Sometimes it’s difficult to justify a soundbar over the best computer speakers. They might fit underneath your monitor all snug, but they only blast sound straight ahead, which can be a pain if you fidget in your gaming chair like I do or there’s more than one person sitting at the desk. The Razer Leviathan V2 Pro turns to AI for a solution with the world’s first soundbar that follows your face.
It’s not quite as compact as previous entries in the series being 20% chonkier than the non-Pro version at 600mm long, but you have to make room for the extra circuit boards and IR camera somehow. Using artificial intelligence, the “advanced head tracking” technology redirects the audio depending on where you are, so the sound should always hit that sweet spot. There are a lot of buzzwords to chomp on, from ‘enhanced spatial algorithms’ to ‘3D audio’, but the goal is to fill the room with a bigger soundstage and make you the centre of it no matter where you are.
This is the tip of the iceberg on the software side of things, as you can switch it off if you’re on your own or scroll through different modes depending on what you’re doing. THX Spatial Audio has a virtual headset mode that’s designed to work well with songs, while the virtual speakers option has 5.1 and 7.1 sources for movies.
Hardware-wise, it features five 2-inch drivers and a single 5.25-inch down-firing subwoofer to improve the bass. Between these six speakers, you can get up to 98dB, but we wouldn’t recommend it unless you want to make enemies of your neighbours or send an invitation to your local police.
You can connect almost anything to it via Bluetooth 5.0, the 3.5mm audio out for headphones and headsets, and the USB-C port to connect to your gaming PC. I say ‘almost’ for a reason, though, as there’s no line in for devices like the Razer Mixer. Razer says this design decision is due to intent, as mixers are streaming gadgets and no one wants to listen through speakers while they stream, but this discounts the versatility and multi-purpose nature of PCs – I was personally chatting through a mixer connected to my Creative Sound Blaster Katana V2 during the reveal.
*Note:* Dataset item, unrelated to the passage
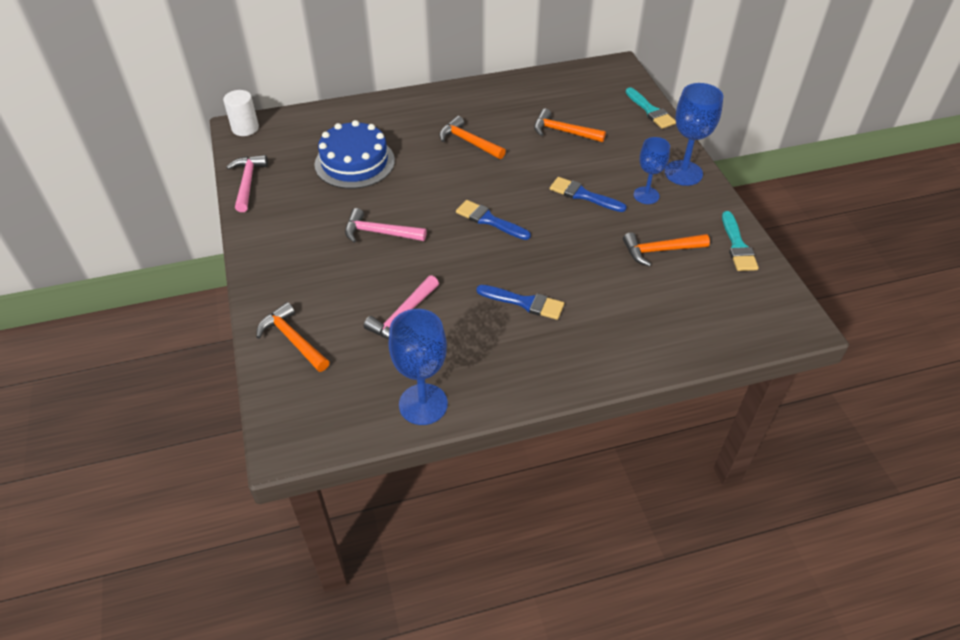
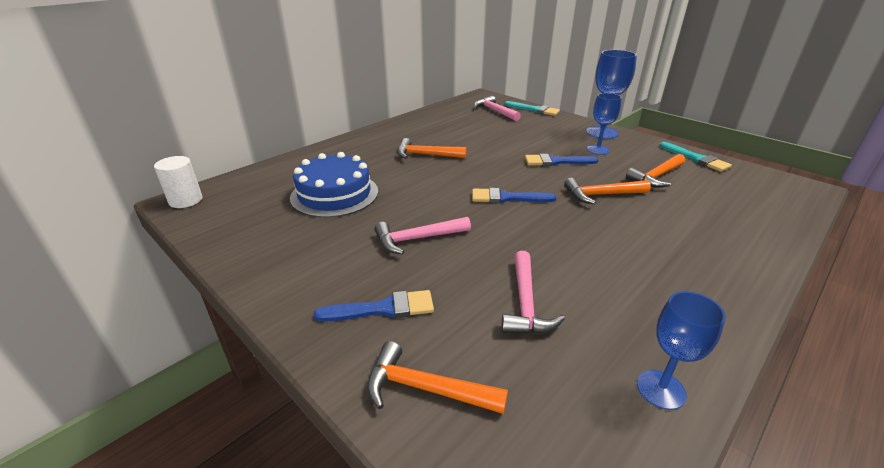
camera: 30 degrees left, 15 degrees down
pink hammer [226,155,268,212] -> pink hammer moved to [474,96,521,121]
blue goblet [388,309,448,425] -> blue goblet [637,291,726,410], size x0.66
blue brush [476,285,564,320] -> blue brush moved to [314,290,434,322]
orange hammer [534,108,606,142] -> orange hammer moved to [564,178,651,204]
It wouldn’t be Razer without Chroma RGB lighting, and the underside has 30 zones you can customise using Razer Synapse on your gaming PC or through Bluetooth using the Razer Audio app on smartphones. You can also adjust the EQs in either program.
As you can imagine, beamforming technology doesn’t come cheap, with prices starting at $399.99. It’ll be available exclusively on the Razer store in February, 2023, but might come to other vendors shortly after.